Most people since have had the advantage of the 
trail they hacked.  But it was a trail ,not a highway, and a hard 
one to hike.   Remember, many many weren't 
the highly trained CS grads that infest markup 
today.  They were lawyers, tech writers, musicians, 
teachers, lieutenant commanders, and the occasional 
really brilliant CS grad like Neill Kipp trying to 
hold it together.   Steve did an amazing job working 
with Charles Goldfarb and Yuri Rubinsky trying to 
keep this going in the very lean days when the 
only thing SGML was taken seriously for was as input 
to a typesetter.  Ten years ago, hypertext was for 
AI gurus and wackos and that perception was deliberately 
used to keep other initiatives alive or in front. 
The pain quotient was high but the goal was worth it. 
Information free of the hardware, lasting, right, 
reusable, available to anyone with a connection.

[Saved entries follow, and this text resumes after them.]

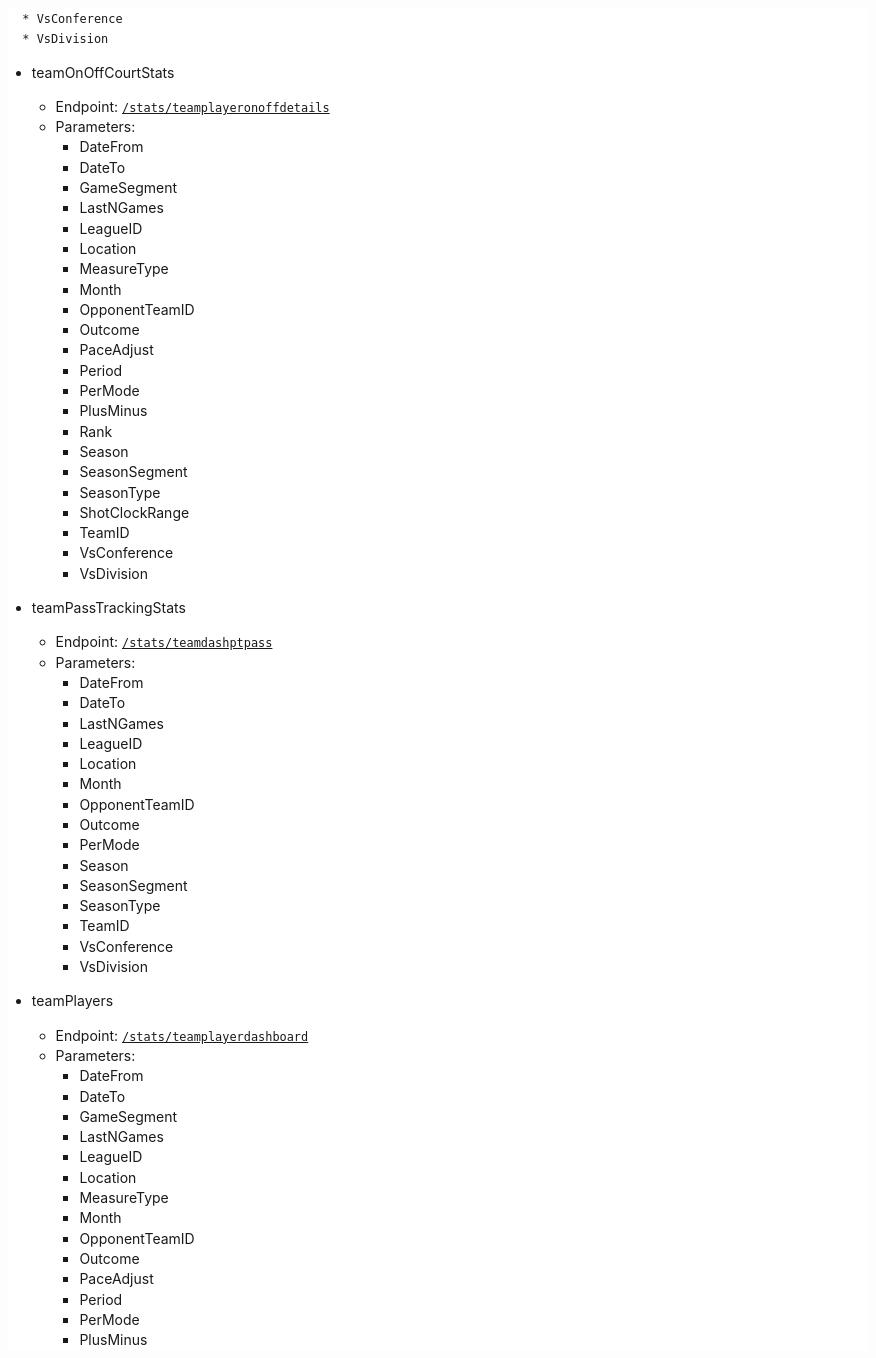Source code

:       * VsConference
      * VsDivision
    
  - teamOnOffCourtStats
    + Endpoint: [`/stats/teamplayeronoffdetails`](http://stats.nba.com//stats/teamplayeronoffdetails)
    + Parameters:
      * DateFrom
      * DateTo
      * GameSegment
      * LastNGames
      * LeagueID
      * Location
      * MeasureType
      * Month
      * OpponentTeamID
      * Outcome
      * PaceAdjust
      * Period
      * PerMode
      * PlusMinus
      * Rank
      * Season
      * SeasonSegment
      * SeasonType
      * ShotClockRange
      * TeamID
      * VsConference
      * VsDivision
    
  - teamPassTrackingStats
    + Endpoint: [`/stats/teamdashptpass`](http://stats.nba.com//stats/teamdashptpass)
    + Parameters:
      * DateFrom
      * DateTo
      * LastNGames
      * LeagueID
      * Location
      * Month
      * OpponentTeamID
      * Outcome
      * PerMode
      * Season
      * SeasonSegment
      * SeasonType
      * TeamID
      * VsConference
      * VsDivision
    
  - teamPlayers
    + Endpoint: [`/stats/teamplayerdashboard`](http://stats.nba.com//stats/teamplayerdashboard)
    + Parameters:
      * DateFrom
      * DateTo
      * GameSegment
      * LastNGames
      * LeagueID
      * Location
      * MeasureType
      * Month
      * OpponentTeamID
      * Outcome
      * PaceAdjust
      * Period
      * PerMode
      * PlusMinus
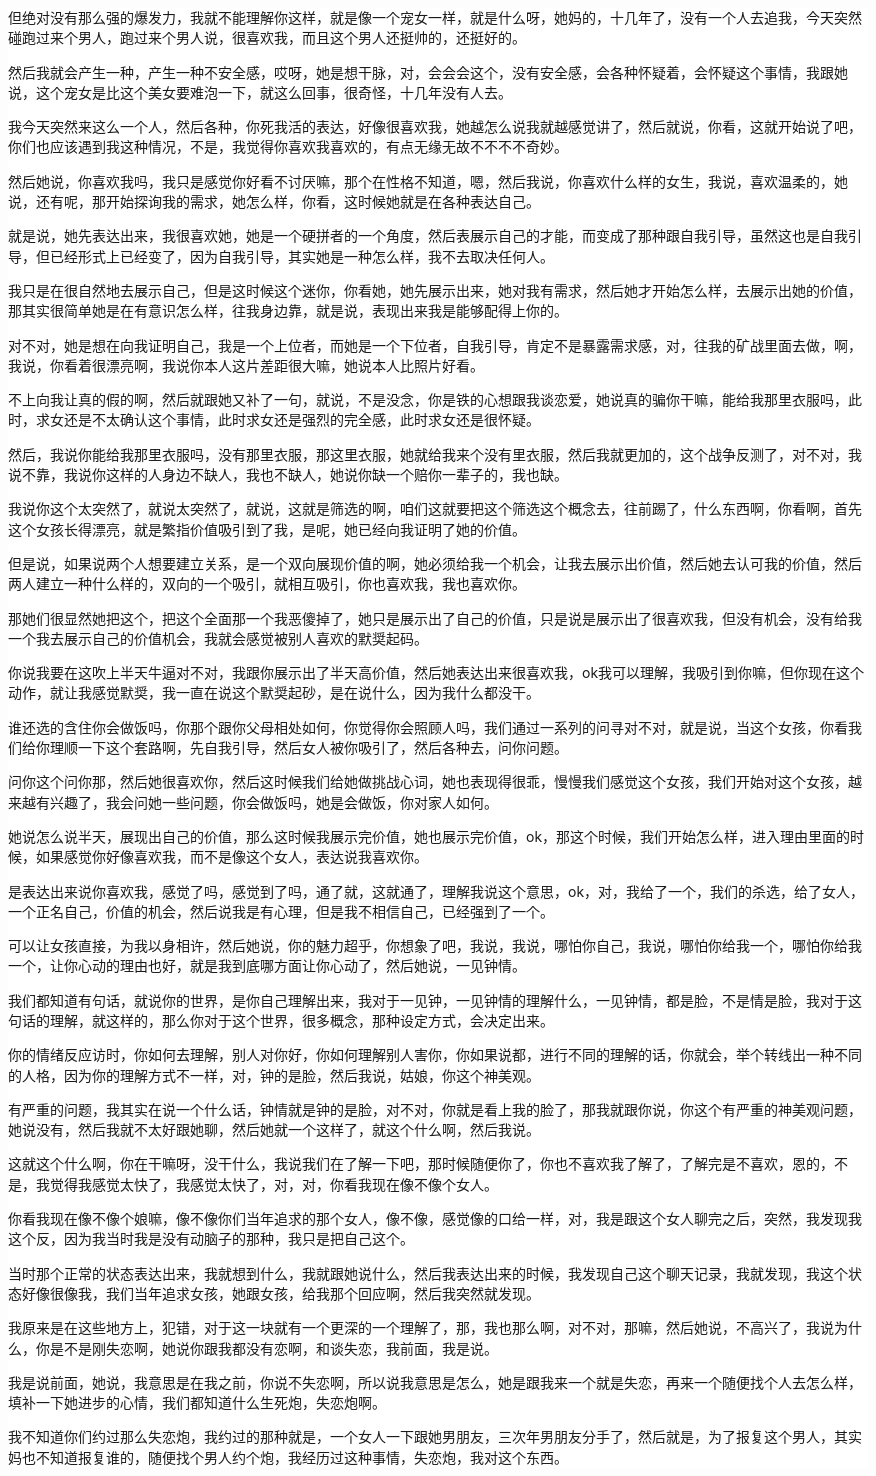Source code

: 但绝对没有那么强的爆发力，我就不能理解你这样，就是像一个宠女一样，就是什么呀，她妈的，十几年了，没有一个人去追我，今天突然碰跑过来个男人，跑过来个男人说，很喜欢我，而且这个男人还挺帅的，还挺好的。

然后我就会产生一种，产生一种不安全感，哎呀，她是想干脉，对，会会会这个，没有安全感，会各种怀疑着，会怀疑这个事情，我跟她说，这个宠女是比这个美女要难泡一下，就这么回事，很奇怪，十几年没有人去。

我今天突然来这么一个人，然后各种，你死我活的表达，好像很喜欢我，她越怎么说我就越感觉讲了，然后就说，你看，这就开始说了吧，你们也应该遇到我这种情况，不是，我觉得你喜欢我喜欢的，有点无缘无故不不不不奇妙。

然后她说，你喜欢我吗，我只是感觉你好看不讨厌嘛，那个在性格不知道，嗯，然后我说，你喜欢什么样的女生，我说，喜欢温柔的，她说，还有呢，那开始探询我的需求，她怎么样，你看，这时候她就是在各种表达自己。

就是说，她先表达出来，我很喜欢她，她是一个硬拼者的一个角度，然后表展示自己的才能，而变成了那种跟自我引导，虽然这也是自我引导，但已经形式上已经变了，因为自我引导，其实她是一种怎么样，我不去取决任何人。

我只是在很自然地去展示自己，但是这时候这个迷你，你看她，她先展示出来，她对我有需求，然后她才开始怎么样，去展示出她的价值，那其实很简单她是在有意识怎么样，往我身边靠，就是说，表现出来我是能够配得上你的。

对不对，她是想在向我证明自己，我是一个上位者，而她是一个下位者，自我引导，肯定不是暴露需求感，对，往我的矿战里面去做，啊，我说，你看着很漂亮啊，我说你本人这片差距很大嘛，她说本人比照片好看。

不上向我让真的假的啊，然后就跟她又补了一句，就说，不是没念，你是铁的心想跟我谈恋爱，她说真的骗你干嘛，能给我那里衣服吗，此时，求女还是不太确认这个事情，此时求女还是强烈的完全感，此时求女还是很怀疑。

然后，我说你能给我那里衣服吗，没有那里衣服，那这里衣服，她就给我来个没有里衣服，然后我就更加的，这个战争反测了，对不对，我说不靠，我说你这样的人身边不缺人，我也不缺人，她说你缺一个赔你一辈子的，我也缺。

我说你这个太突然了，就说太突然了，就说，这就是筛选的啊，咱们这就要把这个筛选这个概念去，往前踢了，什么东西啊，你看啊，首先这个女孩长得漂亮，就是繁指价值吸引到了我，是呢，她已经向我证明了她的价值。

但是说，如果说两个人想要建立关系，是一个双向展现价值的啊，她必须给我一个机会，让我去展示出价值，然后她去认可我的价值，然后两人建立一种什么样的，双向的一个吸引，就相互吸引，你也喜欢我，我也喜欢你。

那她们很显然她把这个，把这个全面那一个我恶傻掉了，她只是展示出了自己的价值，只是说是展示出了很喜欢我，但没有机会，没有给我一个我去展示自己的价值机会，我就会感觉被别人喜欢的默奨起码。

你说我要在这吹上半天牛逼对不对，我跟你展示出了半天高价值，然后她表达出来很喜欢我，ok我可以理解，我吸引到你嘛，但你现在这个动作，就让我感觉默奨，我一直在说这个默奨起砂，是在说什么，因为我什么都没干。

谁还选的含住你会做饭吗，你那个跟你父母相处如何，你觉得你会照顾人吗，我们通过一系列的问寻对不对，就是说，当这个女孩，你看我们给你理顺一下这个套路啊，先自我引导，然后女人被你吸引了，然后各种去，问你问题。

问你这个问你那，然后她很喜欢你，然后这时候我们给她做挑战心词，她也表现得很乖，慢慢我们感觉这个女孩，我们开始对这个女孩，越来越有兴趣了，我会问她一些问题，你会做饭吗，她是会做饭，你对家人如何。

她说怎么说半天，展现出自己的价值，那么这时候我展示完价值，她也展示完价值，ok，那这个时候，我们开始怎么样，进入理由里面的时候，如果感觉你好像喜欢我，而不是像这个女人，表达说我喜欢你。

是表达出来说你喜欢我，感觉了吗，感觉到了吗，通了就，这就通了，理解我说这个意思，ok，对，我给了一个，我们的杀选，给了女人，一个正名自己，价值的机会，然后说我是有心理，但是我不相信自己，已经强到了一个。

可以让女孩直接，为我以身相许，然后她说，你的魅力超乎，你想象了吧，我说，我说，哪怕你自己，我说，哪怕你给我一个，哪怕你给我一个，让你心动的理由也好，就是我到底哪方面让你心动了，然后她说，一见钟情。

我们都知道有句话，就说你的世界，是你自己理解出来，我对于一见钟，一见钟情的理解什么，一见钟情，都是脸，不是情是脸，我对于这句话的理解，就这样的，那么你对于这个世界，很多概念，那种设定方式，会决定出来。

你的情绪反应访时，你如何去理解，别人对你好，你如何理解别人害你，你如果说都，进行不同的理解的话，你就会，举个转线出一种不同的人格，因为你的理解方式不一样，对，钟的是脸，然后我说，姑娘，你这个神美观。

有严重的问题，我其实在说一个什么话，钟情就是钟的是脸，对不对，你就是看上我的脸了，那我就跟你说，你这个有严重的神美观问题，她说没有，然后我就不太好跟她聊，然后她就一个这样了，就这个什么啊，然后我说。

这就这个什么啊，你在干嘛呀，没干什么，我说我们在了解一下吧，那时候随便你了，你也不喜欢我了解了，了解完是不喜欢，恩的，不是，我觉得我感觉太快了，我感觉太快了，对，对，你看我现在像不像个女人。

你看我现在像不像个娘嘛，像不像你们当年追求的那个女人，像不像，感觉像的口给一样，对，我是跟这个女人聊完之后，突然，我发现我这个反，因为我当时我是没有动脑子的那种，我只是把自己这个。

当时那个正常的状态表达出来，我就想到什么，我就跟她说什么，然后我表达出来的时候，我发现自己这个聊天记录，我就发现，我这个状态好像很像我，我们当年追求女孩，她跟女孩，给我那个回应啊，然后我突然就发现。

我原来是在这些地方上，犯错，对于这一块就有一个更深的一个理解了，那，我也那么啊，对不对，那嘛，然后她说，不高兴了，我说为什么，你是不是刚失恋啊，她说你跟我都没有恋啊，和谈失恋，我前面，我是说。

我是说前面，她说，我意思是在我之前，你说不失恋啊，所以说我意思是怎么，她是跟我来一个就是失恋，再来一个随便找个人去怎么样，填补一下她进步的心情，我们都知道什么生死炮，失恋炮啊。

我不知道你们约过那么失恋炮，我约过的那种就是，一个女人一下跟她男朋友，三次年男朋友分手了，然后就是，为了报复这个男人，其实妈也不知道报复谁的，随便找个男人约个炮，我经历过这种事情，失恋炮，我对这个东西。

We are past all that now down to the CS issues 
like data models.  Some people are hitting the wall 
they hit then dead on, that extensibility and interoperation 
are two poles with an analogical gulf that is quite 
wide.  There is no free lunch.  There are tools, 
techniques, and clever hacks to pull all this together, 
but at the end of the day, the web is a noisy 
communication channel and to preserve freedom 
of choice (the means to evolve), has to be that. 
Chaos is the engine of evolution.   What that 
means is that this job is never done.  It goes 
through phases, it gets passed on to the new 
guy like the Maytag repairman, but it is always 
a job looking for skilled workers.

Steve was, is, and always will be a pioneer in our 
field.  He bought his own machete to carve the 
trail.  He took a lot of risks, paid high dues, 
and is still out there hacking.  He deserves our 
respect.  From what I know of him, the best way 
to give him that is to pick up a tool and keep 
the trail clear for those that follow.

Len 
http://www.mp3.com/LenBullard

Ekam sat.h, Vipraah bahudhaa vadanti.
Daamyata. Datta. Dayadhvam.h


-----Original Message-----
From: Vegt, Jan [mailto:Jan.Vegt@s...]
Sent: Friday, March 02, 2001 4:31 AM
To: Bullard, Claude L (Len); xml-dev@l...
Subject: RE: more grist


Len,

Good stuff. I admit I was never able follow 
Steve Newcomb on HyTime. I just found Robin's
excellent compilation on "the power of groves"
www.oasis-open.org/cover/groves20000210.html 

Some interesting prior art here it seems ...


Jan

---------------------------------------

>So, well-formed anybody?  InfoSets next?  Sheesh. 
>Groves and grove plans just like the HyTime guys 
>said it would be.  I don't think that avoidable 
>unless someone wants to redo the base infoSet 
>to accomodate a limited set of vocabularies, 
>but I think the slope is becoming ice quickly.